For recently sold homes, run
scrapy crawl funda_spider_sold -a place=amsterdam -o amsterdam_sold.json
to generate an amsterdam_sold.json
with data from http://www.funda.nl/koop/verkocht/amsterdam/. Alternatively, CSV output can be generated by typing amsterdam_sold.csv
extension instead of amsterdam_sold.json
.
The scraped data contains the following fields: address
, postal_code
, year_built
, area
, rooms
, bedrooms
, and price
, the asking price. For sold homes, the JSON will include posting_date
and sale_date
. These properties can be further analyzed using Python Pandas, for example. A couple of applications are shown below.

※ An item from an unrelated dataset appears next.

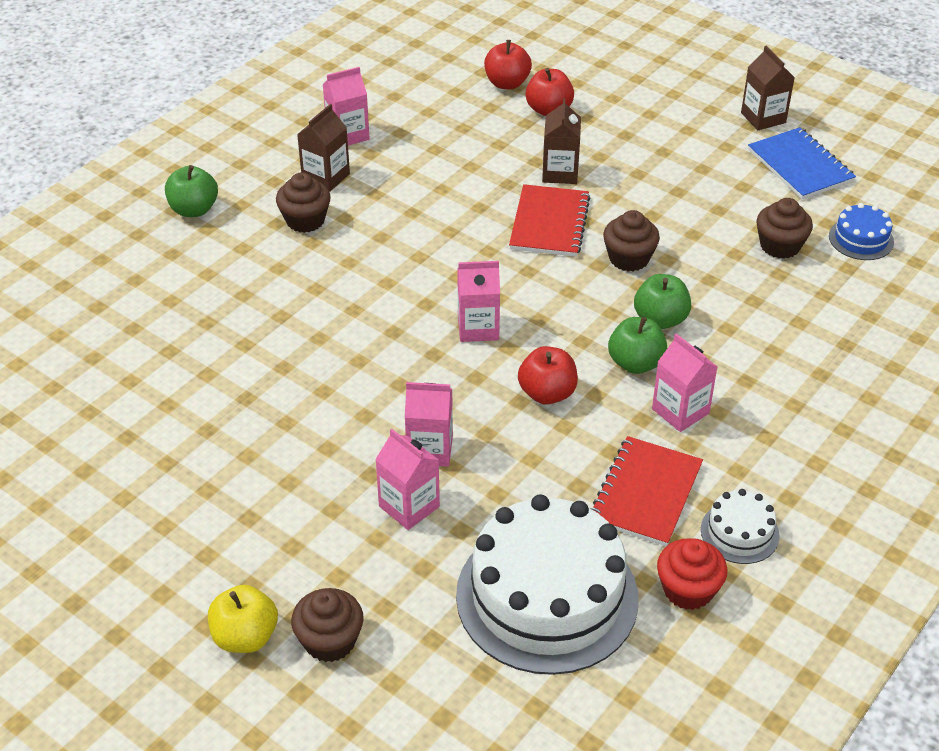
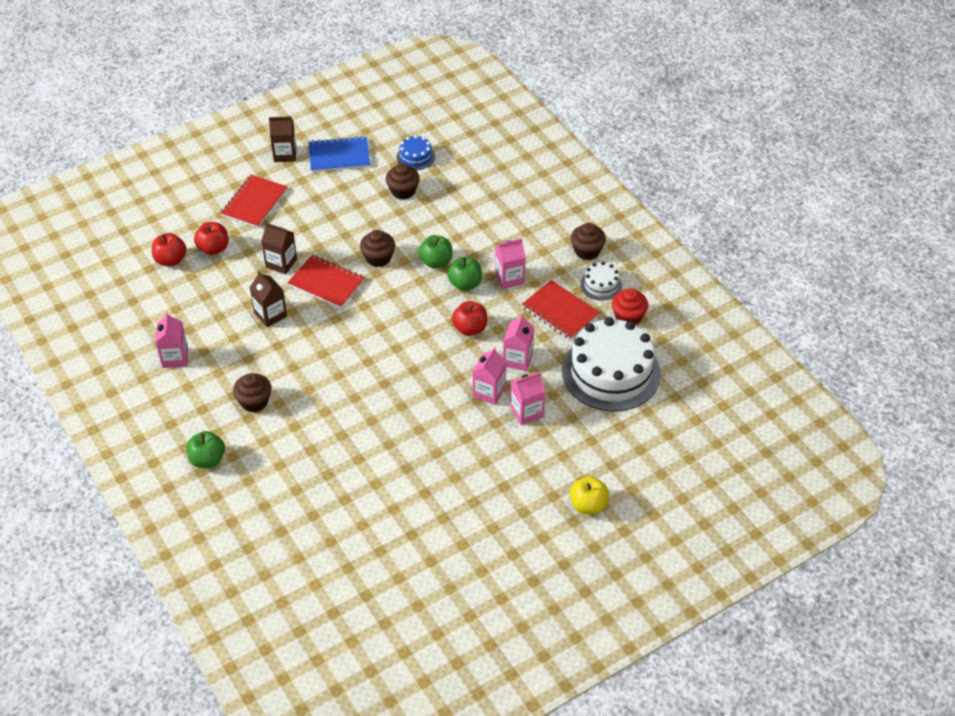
camera: 70 degrees left, 5 degrees up
(326, 177) = (215, 380): brown carton -> brown carton (270, 315)
(330, 641) = (604, 469): brown cupcake -> brown cupcake (587, 251)
(478, 328) = (401, 343): pink carton -> pink carton (518, 359)
(653, 118) = (254, 203): none -> red notebook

By applying geolocation to the addresses, attributes such as price per unit area can be mapped (Figure 1). Such attributes can be used for 'bargain hunting' by identifying outliers.
Figure 1. Price per unit area (EUR/m2) of houses for sale in Amsterdam on 18 July 2016, plotted using OpenHeatMap. (Due to a quotum on the number of geolocation requests per individual address, geolocation was performed by grouping properties by the first 4 digits of their postal codes and using a downloaded database of their coordinates; this is why the 'blobs' are unevenly distributed).
An interesting observation from Figure 1 is the clear price difference between Amsterdam Centrum and Amsterdam Noord across the Ij river. (This will probably be reduced once the North-South metro line is completed).
The data can also be visualized in time, and used as a gauge of market sentiment. Figure 2 illustrates the development of (most recent) asking prices and the time it takes for properties to sell.
Figure 2. Asking prices before sale (above) and days the property was offered on Funda (below) for over 11,000 properties in the period 1 April 2015 - 18 July 2016. The blue dots represent individual properties, the red curves weekly averages, and the green curves (weighted) exponential fits of the weekly averages.
As seen from Figure 2, over the period observed, house prices have increased by 15% per year on average. Despite that, the average time it takes for a property to sell has more than halved. (It remains to investigate whether these results are biased by how long Funda keeps pages of sold properties online). In short, the data seems to confirm that the Amsterdam housing market is heating up!